[YOUR TASK]: Retype the part of the stool-making post between "The base is" and "examples (footnote 4).", inclusive.

"i've made a stool"
heh heh heh .. *sigh*
With an olde (badly oilstained) plank i scrounged I have lovingly hand crafted this fine work out art.
A simple but funtional stool. Used for sitting, or standing upon to get a height advantage in some cases.
As per examples I saw at Bayleaf Cottage (footnote 1) & Viking examples (footnote 2)and other sources (footnote 3) I made mine with 3 legs. This leads to greater stability on a varity of surfaces and slopes, and is easier to make and carry (than 4 legs).
The base is a thick olde plank that i had lying around, it is of an unknown wood source, the wood being the prime material for chair examples (footnote 4).
The legs are pieces of plum branch that came from my garden (Footnote 5), and are filed at one end to fit into the holes (footnote 6). The plum branches where chosen because i did not have access to a lathe (footnote 3) and they are already round. (plus I had to cut them down anyway).

[SUPPLIED DATA]:

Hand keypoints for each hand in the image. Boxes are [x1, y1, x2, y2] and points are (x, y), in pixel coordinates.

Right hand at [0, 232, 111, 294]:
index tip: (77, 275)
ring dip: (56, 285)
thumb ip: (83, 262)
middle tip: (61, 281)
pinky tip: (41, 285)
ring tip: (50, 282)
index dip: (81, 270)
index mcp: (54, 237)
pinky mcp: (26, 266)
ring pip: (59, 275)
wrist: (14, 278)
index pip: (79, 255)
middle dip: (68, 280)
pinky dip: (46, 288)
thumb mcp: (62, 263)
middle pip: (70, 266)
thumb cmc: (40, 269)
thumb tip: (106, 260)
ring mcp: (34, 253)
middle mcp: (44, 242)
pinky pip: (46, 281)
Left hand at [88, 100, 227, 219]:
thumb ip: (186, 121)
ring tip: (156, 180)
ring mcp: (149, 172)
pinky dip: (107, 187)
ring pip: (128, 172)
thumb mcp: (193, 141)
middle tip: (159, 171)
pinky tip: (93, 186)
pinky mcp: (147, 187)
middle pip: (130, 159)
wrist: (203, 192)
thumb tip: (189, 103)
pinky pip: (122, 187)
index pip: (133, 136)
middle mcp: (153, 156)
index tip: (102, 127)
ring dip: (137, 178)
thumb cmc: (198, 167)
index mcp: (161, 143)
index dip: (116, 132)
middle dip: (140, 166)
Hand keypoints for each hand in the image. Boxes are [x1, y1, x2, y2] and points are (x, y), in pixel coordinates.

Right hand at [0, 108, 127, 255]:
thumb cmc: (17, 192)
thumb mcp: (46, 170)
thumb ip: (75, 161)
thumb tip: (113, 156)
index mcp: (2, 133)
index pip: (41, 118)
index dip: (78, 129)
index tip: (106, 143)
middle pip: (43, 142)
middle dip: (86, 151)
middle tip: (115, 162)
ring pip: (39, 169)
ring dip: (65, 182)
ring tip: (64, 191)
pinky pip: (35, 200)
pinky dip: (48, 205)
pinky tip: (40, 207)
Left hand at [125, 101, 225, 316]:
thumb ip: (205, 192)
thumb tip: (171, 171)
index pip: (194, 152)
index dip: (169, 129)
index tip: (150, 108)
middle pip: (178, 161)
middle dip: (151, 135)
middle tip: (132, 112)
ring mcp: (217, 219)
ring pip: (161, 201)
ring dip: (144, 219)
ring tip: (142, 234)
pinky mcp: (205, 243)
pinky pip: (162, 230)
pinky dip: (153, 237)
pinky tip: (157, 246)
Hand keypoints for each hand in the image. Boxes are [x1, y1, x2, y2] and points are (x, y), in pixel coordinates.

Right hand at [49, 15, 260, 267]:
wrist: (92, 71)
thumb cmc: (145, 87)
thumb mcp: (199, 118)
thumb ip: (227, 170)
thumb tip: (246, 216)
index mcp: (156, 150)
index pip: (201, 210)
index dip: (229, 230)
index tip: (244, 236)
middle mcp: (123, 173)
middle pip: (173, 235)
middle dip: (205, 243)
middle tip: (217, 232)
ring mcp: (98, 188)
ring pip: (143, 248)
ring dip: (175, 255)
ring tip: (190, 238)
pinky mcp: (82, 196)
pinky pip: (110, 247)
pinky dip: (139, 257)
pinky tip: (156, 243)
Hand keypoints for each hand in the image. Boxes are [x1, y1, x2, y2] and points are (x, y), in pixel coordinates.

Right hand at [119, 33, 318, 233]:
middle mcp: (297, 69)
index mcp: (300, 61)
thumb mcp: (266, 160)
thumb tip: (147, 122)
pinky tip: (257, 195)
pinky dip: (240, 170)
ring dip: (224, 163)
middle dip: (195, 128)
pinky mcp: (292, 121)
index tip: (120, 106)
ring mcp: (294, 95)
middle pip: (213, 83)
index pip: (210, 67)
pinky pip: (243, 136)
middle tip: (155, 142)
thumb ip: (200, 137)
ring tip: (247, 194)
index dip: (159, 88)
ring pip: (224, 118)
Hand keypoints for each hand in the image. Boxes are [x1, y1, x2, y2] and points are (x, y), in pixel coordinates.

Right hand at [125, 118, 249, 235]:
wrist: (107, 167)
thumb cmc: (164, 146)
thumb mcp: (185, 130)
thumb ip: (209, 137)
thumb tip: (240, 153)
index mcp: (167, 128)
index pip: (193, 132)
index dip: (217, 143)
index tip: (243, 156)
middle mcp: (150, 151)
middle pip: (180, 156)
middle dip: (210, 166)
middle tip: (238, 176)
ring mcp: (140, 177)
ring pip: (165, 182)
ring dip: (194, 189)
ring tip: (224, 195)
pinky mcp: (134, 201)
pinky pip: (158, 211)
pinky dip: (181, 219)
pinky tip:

[YOUR SOLUTION]:
The base is a thick olde plank that i had lying around, it is of an unknown wood source, the wood being the prime material for chair examples (footnote 4).